Diet_3_default <- pcr_test(
  df,
  group_var = group_var1,
  reference_gene = 'control',
  reference_group = 'Diet_3',
  test = 'lm'
) %>% data.frame(ComparisonGroup = "Diet_3")

#combine results and display only unique comparisons (matched on p_value)
Combined <- rbind(Diet_1_default, Diet_3_default) %>% format(digits = 3)
Combined <- Combined[!duplicated(Combined$p_value), ]

stats_table_default <- Combined[order(Combined$gene, Combined$ComparisonGroup),] %>% as.data.frame(row.names = seq(1,length(Combined$gene)))

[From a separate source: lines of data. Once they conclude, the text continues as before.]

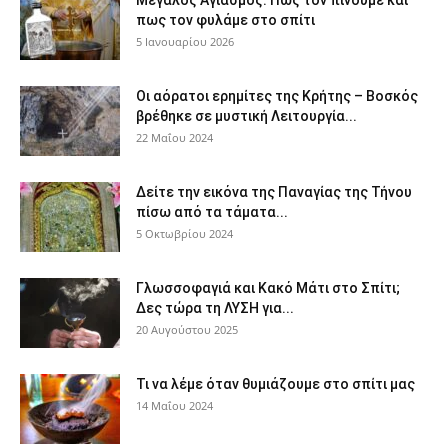
πως τον φυλάμε στο σπίτι
5 Ιανουαρίου 2026
Οι αόρατοι ερημίτες της Κρήτης – Βοσκός
βρέθηκε σε μυστική Λειτουργία...
22 Μαΐου 2024
Δείτε την εικόνα της Παναγίας της Τήνου
πίσω από τα τάματα...
5 Οκτωβρίου 2024
Γλωσσοφαγιά και Κακό Μάτι στο Σπίτι;
Δες τώρα τη ΛΥΣΗ για...
20 Αυγούστου 2025
Τι να λέμε όταν θυμιάζουμε στο σπίτι μας
14 Μαΐου 2024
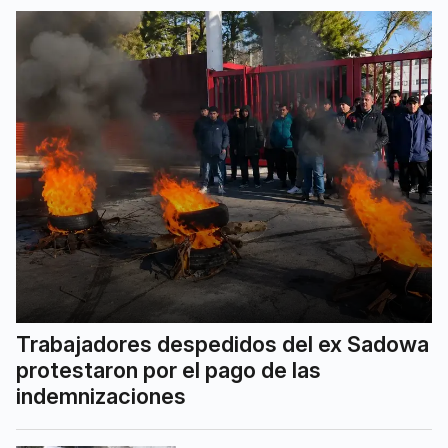
Trabajadores despedidos del ex Sadowa
protestaron por el pago de las
indemnizaciones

###Method modification - create new functions and re-run statistics using the normalisation = "divide"

pcr_lm_2 <-
  function (df,
            group_var,
            reference_gene,
            reference_group,
            model_matrix = NULL,
            ...)
  {
    norm <-
      pcr:::.pcr_normalize(df, reference_gene = reference_gene, mode = "divide") #added mode = "divide", as default for .pcr_normalize is mode = "substract"
    if (is.null(model_matrix)) {
      group_var <- relevel(factor(group_var), ref = reference_group)
    }
    tst <- map(norm, function(x) {
      if (is.null(model_matrix)) {
        linear_model <- lm(x ~ group_var, ...)
        conf_int <- confint(linear_model, ...)
      }
      else {
        linear_model <- lm(x ~ model_matrix + 0, ...)
        conf_int <- confint(linear_model, ...)
      }
      data_frame(
        term = names(linear_model$coefficients)[-1],
        estimate = unname(linear_model$coefficients)[-1],
        p_value = summary(linear_model)$coefficients[-1,
                                                     4],
        lower = conf_int[-1, 1],
        upper = conf_int[-1,
                         2]
      )
    })
    tst <- bind_rows(tst, .id = "gene")
    return(tst)
  }

#modify pcr_test
pcr_test_2 <- function (df, test = "t.test", ...)
{
  switch(
    test,
    t.test = pcr_ttest(df, ...),
    wilcox.test = pcr_wilcox(df, ...),
    lm = pcr_lm_2(df, ...)
  )
}

#run modified method:
Diet_1_modified <- pcr_test_2(
  df,
  group_var = group_var1,
  reference_gene = 'control',
  reference_group = 'Diet_1',
  test = 'lm'
) %>% data.frame(ComparisonGroup = "Diet_1")

Diet_3_modified <- pcr_test_2(
  df,
  group_var = group_var1,
  reference_gene = 'control',
  reference_group = 'Diet_3',
  test = 'lm'
) %>% data.frame(ComparisonGroup = "Diet_3")

#combine results and display only unique comparisons (matched on p_value)
Combined_2 <- rbind(Diet_1_modified, Diet_3_modified) %>% format(digits = 3)
Combined_2 <- Combined_2[!duplicated(Combined_2$p_value), ]

stats_table_modified <- Combined_2[order(Combined_2$gene, Combined_2$ComparisonGroup), ] %>% as.data.frame(row.names = seq(1, length(Combined_2$gene)))

print(stats_table_default)
print(stats_table_modified)
MahShaaban commented 6 years ago

Hi @davos-i

Thank you for opening this issue. I just made some changes to fix two of the issues you raised.

davos-i commented 6 years ago

Hi @MahShaaban Thank you for your help, that will be great.